Separate output heads for different components of action space?

How severe does this issue affect your experience of using Ray?

  • Medium: It contributes to significant difficulty to complete my task, but I can work around it.

Suppose I have a complex action space, e.g. a Tuple or Dict of two discrete spaces, e.g. Dict({"space1": Discrete(4), "space2": Discrete(6)}). I understand that this gets converted into a 10-node output layer in the model, where the first 4 nodes give the logits for space1, and the remaing 6 nodes give the logits for space2.

My question: Can I also have two separate output layers for the two spaces? For instance, could I have two 256-node fully connected layers; then a 4-node output layer that connects to the output of the second FC layer; and separately another three 64-node FC layers that also connect to the second 256-FC-layer, and in turn a 6-node output layer connecting to the final 64-node FC layer? Graphically, something like this:

                        / 4-output for space1
input - 256FC - 256FC -
                        \ 64FC - 64FC - 64FC - 6-output for space2

I assume this isn’t easily done with the builtin model catalog, right? If I want to do this in a custom model, would I just build all of this, and then concatenate the 4-output and 6-output into a single 10-dim tensor and return that from model.forward()?
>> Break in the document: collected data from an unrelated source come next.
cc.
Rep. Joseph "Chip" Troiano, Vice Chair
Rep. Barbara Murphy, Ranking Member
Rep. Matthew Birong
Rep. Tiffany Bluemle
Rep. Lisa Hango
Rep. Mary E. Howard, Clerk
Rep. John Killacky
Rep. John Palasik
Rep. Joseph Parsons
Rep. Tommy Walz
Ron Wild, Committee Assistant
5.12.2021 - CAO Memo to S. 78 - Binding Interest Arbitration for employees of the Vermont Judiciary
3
Is there maybe even an example for something like this somewhere?

Thank you!

Hi @mgerstgrasser,

This is possible and you would do it exactly as you described. I looked at the RLlib example models and I did not see one like this. I have written a few like this but unfortunately I cannot share them here.

It should be pretty straight forward to write. If you run into issues feel free to tag me.
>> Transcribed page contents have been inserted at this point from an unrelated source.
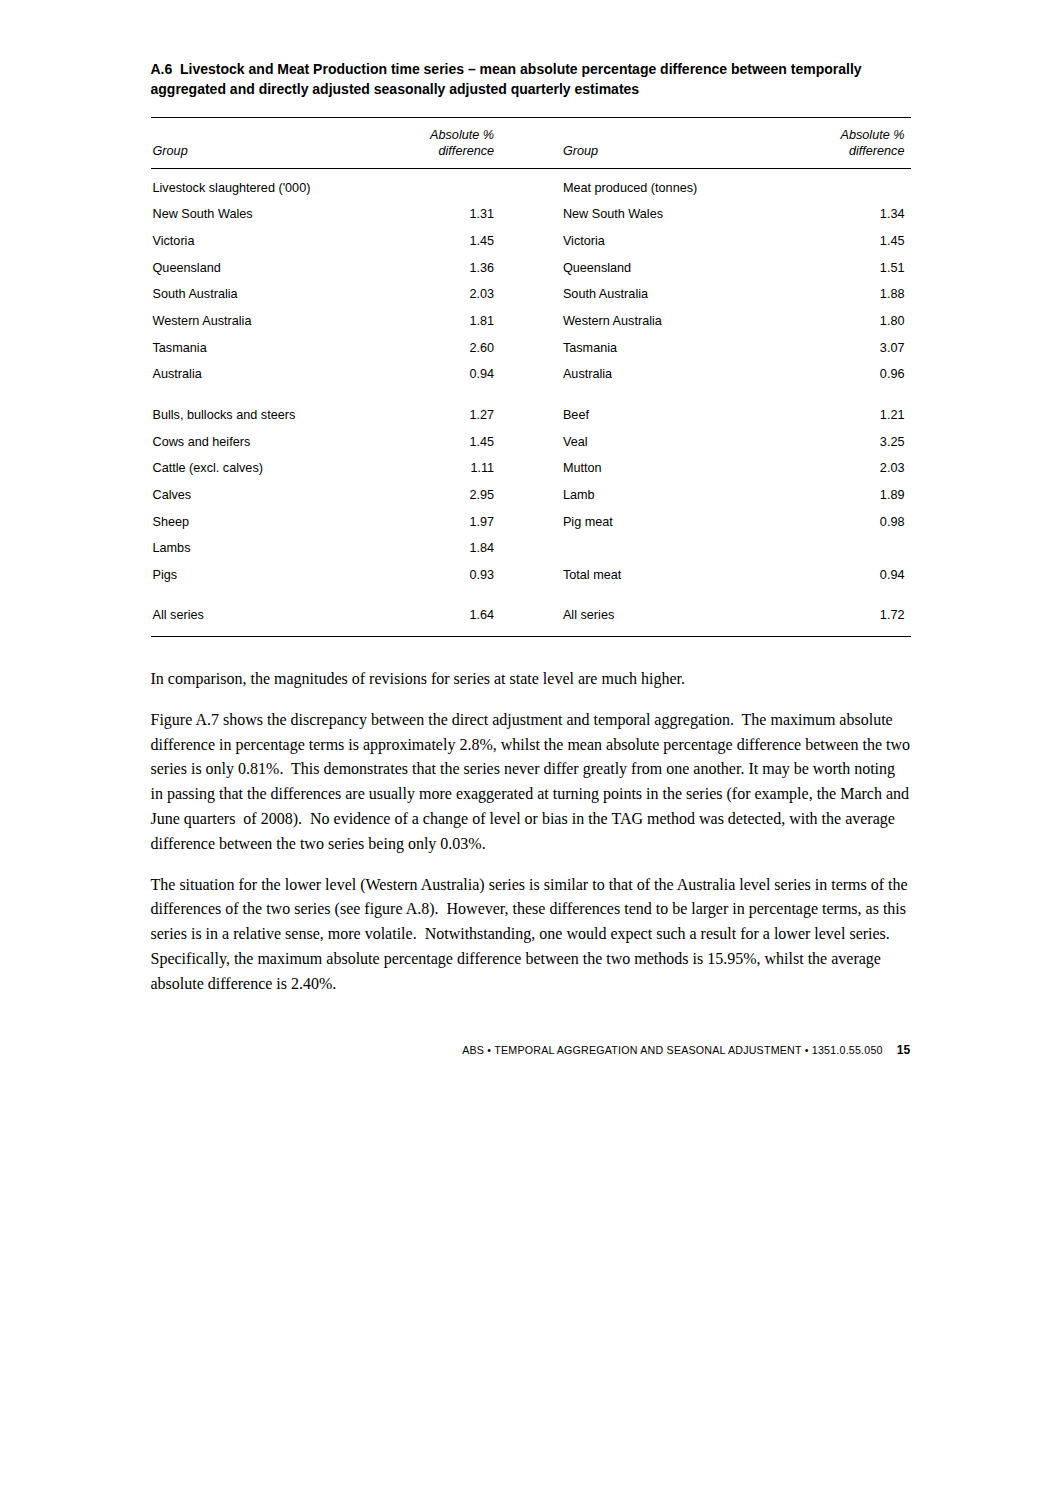A.6 Livestock and Meat Production time series – mean absolute percentage difference between temporally aggregated and directly adjusted seasonally adjusted quarterly estimates
| Group | Absolute % difference | | Group | Absolute % difference |
| --- | --- | --- | --- | --- |
| Livestock slaughtered ('000) | | | Meat produced (tonnes) | |
| New South Wales | 1.31 | | New South Wales | 1.34 |
| Victoria | 1.45 | | Victoria | 1.45 |
| Queensland | 1.36 | | Queensland | 1.51 |
| South Australia | 2.03 | | South Australia | 1.88 |
| Western Australia | 1.81 | | Western Australia | 1.80 |
| Tasmania | 2.60 | | Tasmania | 3.07 |
| Australia | 0.94 | | Australia | 0.96 |
| Bulls, bullocks and steers | 1.27 | | Beef | 1.21 |
| Cows and heifers | 1.45 | | Veal | 3.25 |
| Cattle (excl. calves) | 1.11 | | Mutton | 2.03 |
| Calves | 2.95 | | Lamb | 1.89 |
| Sheep | 1.97 | | Pig meat | 0.98 |
| Lambs | 1.84 | | | |
| Pigs | 0.93 | | Total meat | 0.94 |
| All series | 1.64 | | All series | 1.72 |
In comparison, the magnitudes of revisions for series at state level are much higher.
Figure A.7 shows the discrepancy between the direct adjustment and temporal aggregation. The maximum absolute difference in percentage terms is approximately 2.8%, whilst the mean absolute percentage difference between the two series is only 0.81%. This demonstrates that the series never differ greatly from one another. It may be worth noting in passing that the differences are usually more exaggerated at turning points in the series (for example, the March and June quarters of 2008). No evidence of a change of level or bias in the TAG method was detected, with the average difference between the two series being only 0.03%.
The situation for the lower level (Western Australia) series is similar to that of the Australia level series in terms of the differences of the two series (see figure A.8). However, these differences tend to be larger in percentage terms, as this series is in a relative sense, more volatile. Notwithstanding, one would expect such a result for a lower level series. Specifically, the maximum absolute percentage difference between the two methods is 15.95%, whilst the average absolute difference is 2.40%.
ABS • TEMPORAL AGGREGATION AND SEASONAL ADJUSTMENT • 1351.0.55.05015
I would implement this as two sequential modules one for the [265,256] another for the [64,64,64,6], a third layer for the 4 output. Then call them in forward just like you model it in the diagram and add a concat operation on the output.

1 Like

Hi Manny,

Thanks! I experimented with it in the mean time as well, and it’s indeed super simple. Like you suggested, I used some existing modules, basically taking ComplexInputNet as a starting point, that already has a lot of the relevant code.
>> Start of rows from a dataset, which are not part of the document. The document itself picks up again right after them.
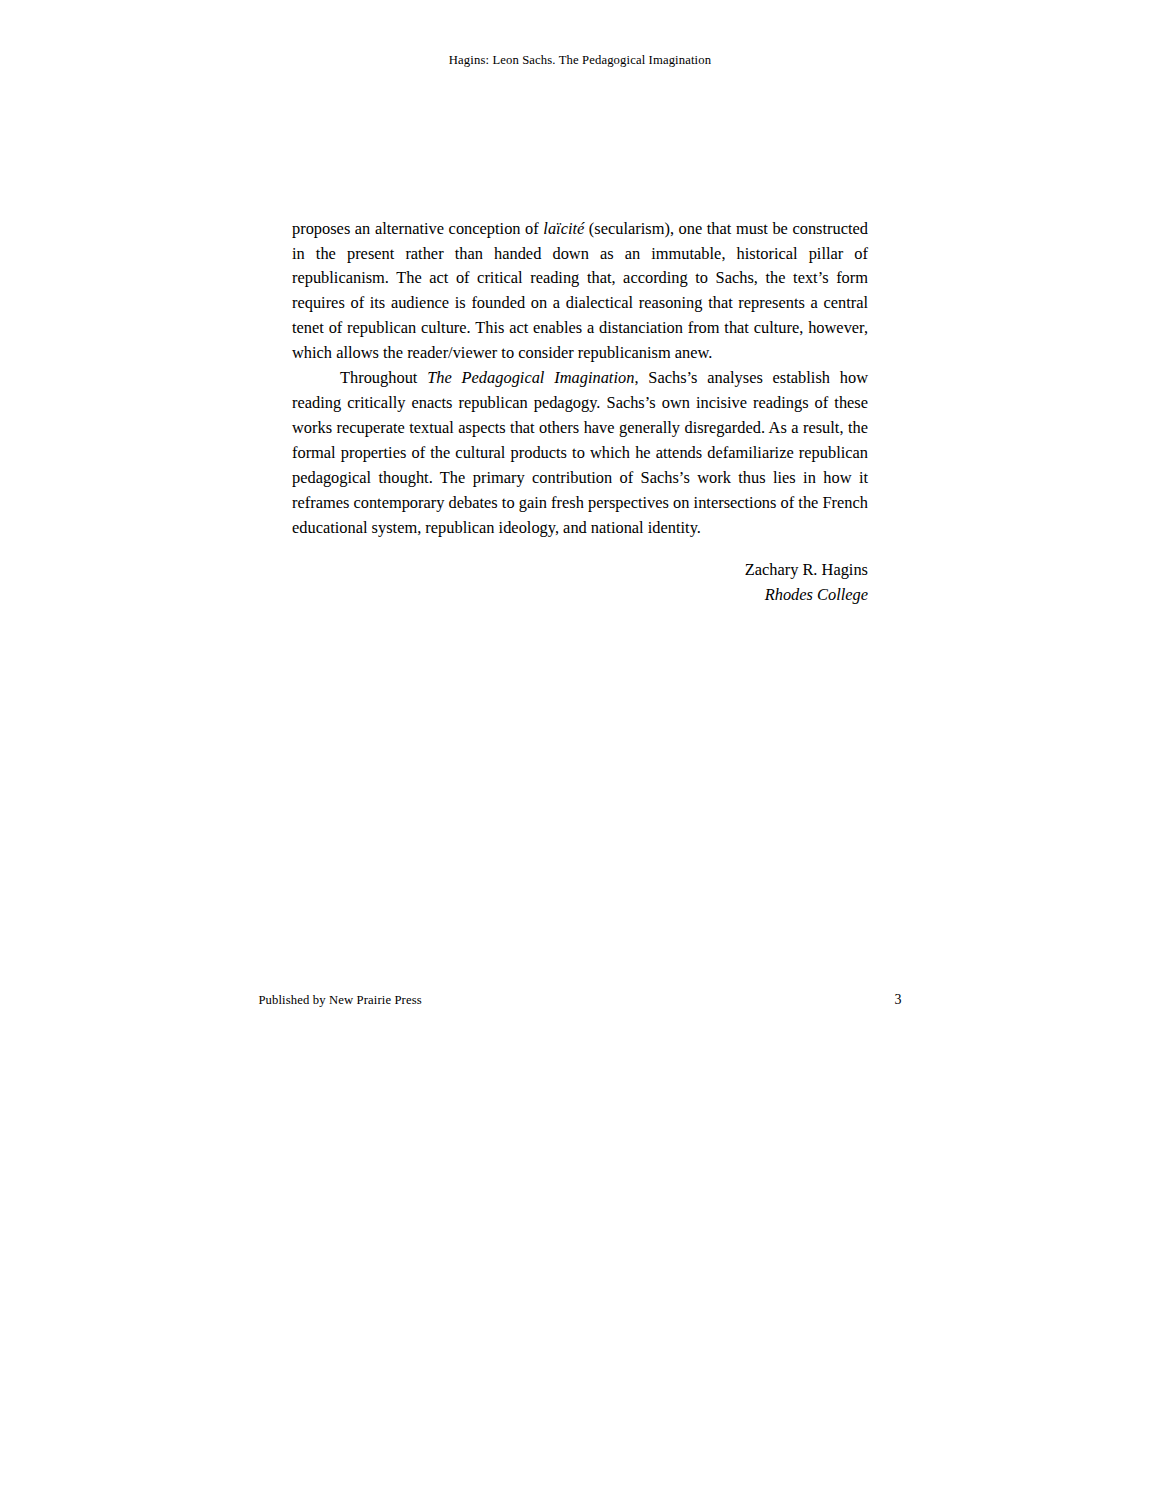Hagins: Leon Sachs. The Pedagogical Imagination
proposes an alternative conception of laïcité (secularism), one that must be constructed in the present rather than handed down as an immutable, historical pillar of republicanism. The act of critical reading that, according to Sachs, the text’s form requires of its audience is founded on a dialectical reasoning that represents a central tenet of republican culture. This act enables a distanciation from that culture, however, which allows the reader/viewer to consider republicanism anew.
Throughout The Pedagogical Imagination, Sachs’s analyses establish how reading critically enacts republican pedagogy. Sachs’s own incisive readings of these works recuperate textual aspects that others have generally disregarded. As a result, the formal properties of the cultural products to which he attends defamiliarize republican pedagogical thought. The primary contribution of Sachs’s work thus lies in how it reframes contemporary debates to gain fresh perspectives on intersections of the French educational system, republican ideology, and national identity.
Zachary R. Hagins
Rhodes College
Published by New Prairie Press 3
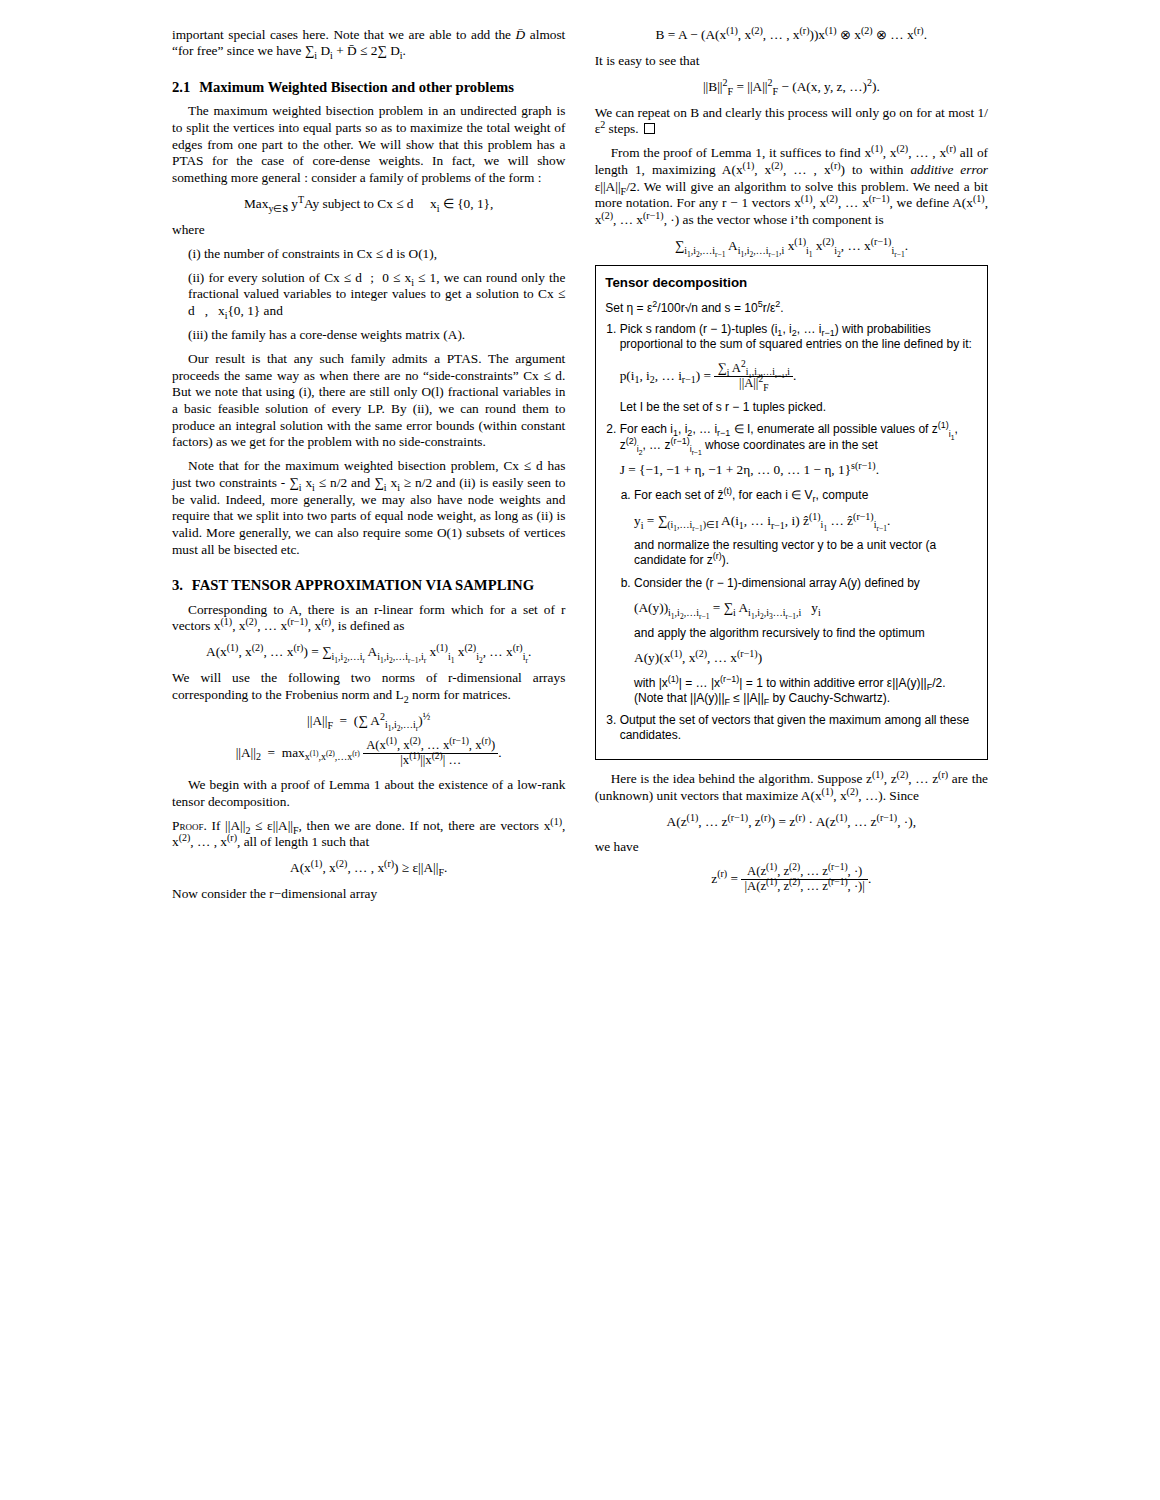important special cases here. Note that we are able to add the D̄ almost “for free” since we have ∑i Di + D̄ ≤ 2∑ Di.
2.1 Maximum Weighted Bisection and other problems
The maximum weighted bisection problem in an undirected graph is to split the vertices into equal parts so as to maximize the total weight of edges from one part to the other. We will show that this problem has a PTAS for the case of core-dense weights. In fact, we will show something more general : consider a family of problems of the form :
Maxy∈S yTAy subject to Cx ≤ d xi ∈ {0, 1},
where
(i) the number of constraints in Cx ≤ d is O(1),
(ii) for every solution of Cx ≤ d ; 0 ≤ xi ≤ 1, we can round only the fractional valued variables to integer values to get a solution to Cx ≤ d , xi{0, 1} and
(iii) the family has a core-dense weights matrix (A).
Our result is that any such family admits a PTAS. The argument proceeds the same way as when there are no “side-constraints” Cx ≤ d. But we note that using (i), there are still only O(l) fractional variables in a basic feasible solution of every LP. By (ii), we can round them to produce an integral solution with the same error bounds (within constant factors) as we get for the problem with no side-constraints.
Note that for the maximum weighted bisection problem, Cx ≤ d has just two constraints - ∑i xi ≤ n/2 and ∑i xi ≥ n/2 and (ii) is easily seen to be valid. Indeed, more generally, we may also have node weights and require that we split into two parts of equal node weight, as long as (ii) is valid. More generally, we can also require some O(1) subsets of vertices must all be bisected etc.
3. FAST TENSOR APPROXIMATION VIA SAMPLING
Corresponding to A, there is an r-linear form which for a set of r vectors x(1), x(2), … x(r−1), x(r), is defined as
A(x(1), x(2), … x(r)) = ∑i1,i2,…ir Ai1,i2,…ir−1,ir x(1)i1 x(2)i2, … x(r)ir.
We will use the following two norms of r-dimensional arrays corresponding to the Frobenius norm and L2 norm for matrices.
||A||F = (∑ A2i1,i2,…ir)½
||A||2 = maxx(1),x(2),…x(r) A(x(1), x(2), … x(r−1), x(r))|x(1)||x(2)| ….
We begin with a proof of Lemma 1 about the existence of a low-rank tensor decomposition.
Proof. If ||A||2 ≤ ε||A||F, then we are done. If not, there are vectors x(1), x(2), … , x(r), all of length 1 such that
A(x(1), x(2), … , x(r)) ≥ ε||A||F.
Now consider the r−dimensional array
B = A − (A(x(1), x(2), … , x(r)))x(1) ⊗ x(2) ⊗ … x(r).
It is easy to see that
||B||2F = ||A||2F − (A(x, y, z, …)2).
We can repeat on B and clearly this process will only go on for at most 1/ε2 steps.
From the proof of Lemma 1, it suffices to find x(1), x(2), … , x(r) all of length 1, maximizing A(x(1), x(2), … , x(r)) to within additive error ε||A||F/2. We will give an algorithm to solve this problem. We need a bit more notation. For any r − 1 vectors x(1), x(2), … x(r−1), we define A(x(1), x(2), … x(r−1), ·) as the vector whose i’th component is
∑i1,i2,…ir−1 Ai1,i2,…ir−1,i x(1)i1 x(2)i2, … x(r−1)ir−1.
Tensor decomposition
Set η = ε2/100r√n and s = 105r/ε2.
Pick s random (r − 1)-tuples (i1, i2, … ir−1) with probabilities proportional to the sum of squared entries on the line defined by it:
p(i1, i2, … ir−1) = ∑i A2i1,i2,…ir−1,i||A||2F.
Let I be the set of s r − 1 tuples picked.
For each i1, i2, … ir−1 ∈ I, enumerate all possible values of z(1)i1, z(2)i2, … z(r−1)ir−1 whose coordinates are in the set
J = {−1, −1 + η, −1 + 2η, … 0, … 1 − η, 1}s(r−1).
For each set of ẑ(t), for each i ∈ Vr, compute
yi = ∑(i1,…ir−1)∈I A(i1, … ir−1, i) ẑ(1)i1 … ẑ(r−1)ir−1.
and normalize the resulting vector y to be a unit vector (a candidate for z(r)).
Consider the (r − 1)-dimensional array A(y) defined by
(A(y))i1,i2,…ir−1 = ∑i Ai1,i2,i3…ir−1,i yi
and apply the algorithm recursively to find the optimum
A(y)(x(1), x(2), … x(r−1))
with |x(1)| = … |x(r−1)| = 1 to within additive error ε||A(y)||F/2. (Note that ||A(y)||F ≤ ||A||F by Cauchy-Schwartz).
Output the set of vectors that given the maximum among all these candidates.
Here is the idea behind the algorithm. Suppose z(1), z(2), … z(r) are the (unknown) unit vectors that maximize A(x(1), x(2), …). Since
A(z(1), … z(r−1), z(r)) = z(r) · A(z(1), … z(r−1), ·),
we have
z(r) = A(z(1), z(2), … z(r−1), ·)|A(z(1), z(2), … z(r−1), ·)|.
Quick follow-up question if I have your attention: The action from the second output head only has an effect about one step out of 1000 steps, the other 999 steps action2 does nothing. Whether it has an effect or not is given in the observation so in theory the policy should be able to figure that out, but I wonder if getting feedback from those 999 irrelevant steps might still hurt learning. Would it be more efficient to somehow get rid of all the gradients it gets from the other 999 steps? And if so, is there an easy way to do that? One thing I’m thinking is if I could just put a tf.stop_gradient in there, something like this:

action2_logits_layer = tf.stop_gradient((1 - action2_relevant_layer) * action2_logits_layer) + action2_relevant_layer * action2_logits_layer

where action2_relevant_layer is a tf.keras.layers.Input on that particular part of the observation (which is a Box(low=0.0, high=1.0, shape=(1,)) space, taking value 1.0 if action2 is relevant in the curren step and value 0.0 otherwise). Would that work? Is there a better way of doing this?

Thank you so much!

@mgerstgrasser,

Just multiply that output head by zero on steps when those actions are irrelevant. The derivative will be zero and that will stop gradients from flowing back through that layer.

1 Like

One more follow up.
The way this would normally be handled in a layer that has some valid outputs and other invalid outputs is with making. The environment would include a mask indicating which autos were valid and the others would be masked by setting them to a very small number. There are examples of this in the RLlib examples folder.

Another approach that is used when the actions usually have some valid action but sometimes have none is to add one extra action that is a noop action and mask out all but that action.

You could do that in this case but if you really just want any kind of output from that layer on rare occasions then the multiply by zero approach will be sufficient and easier to implement.

1 Like

Oh, yes, duh. :person_facepalming: Of course, since I don’t want gradients and also don’t care about the output in those steps, I can just skip the stop_gradients bit. So just action2_logits_layer = action2_relevant_layer * action2_logits_layer. Much simpler - thank you!!

And yes, good point - I had looked into action masking, but I think it doesn’t really apply here, does it? My understanding there was that action masking is relevant if e.g. you have an action space that’s Discrete(17), but sometimes only actions 1,3,9 are allowed, and sometimes actions 2,4,8,12, etc. - you’d block out the invalid ones. In my case, there’s never any invalid actions, it’s just that sometimes actions don’t have any effect. And crucially of course the action space has multiple components, the other components still matter in those steps, otherwise we could skip those steps altogether. Really good point about noop action though, I could do that here. If I’m thinking about this correctly, then if action2 is just ignored in the environment in those steps, then it shouldn’t make a difference though, right? (Other than perhaps for logging or similar.)

Thank you, in any case, that was super helpful!!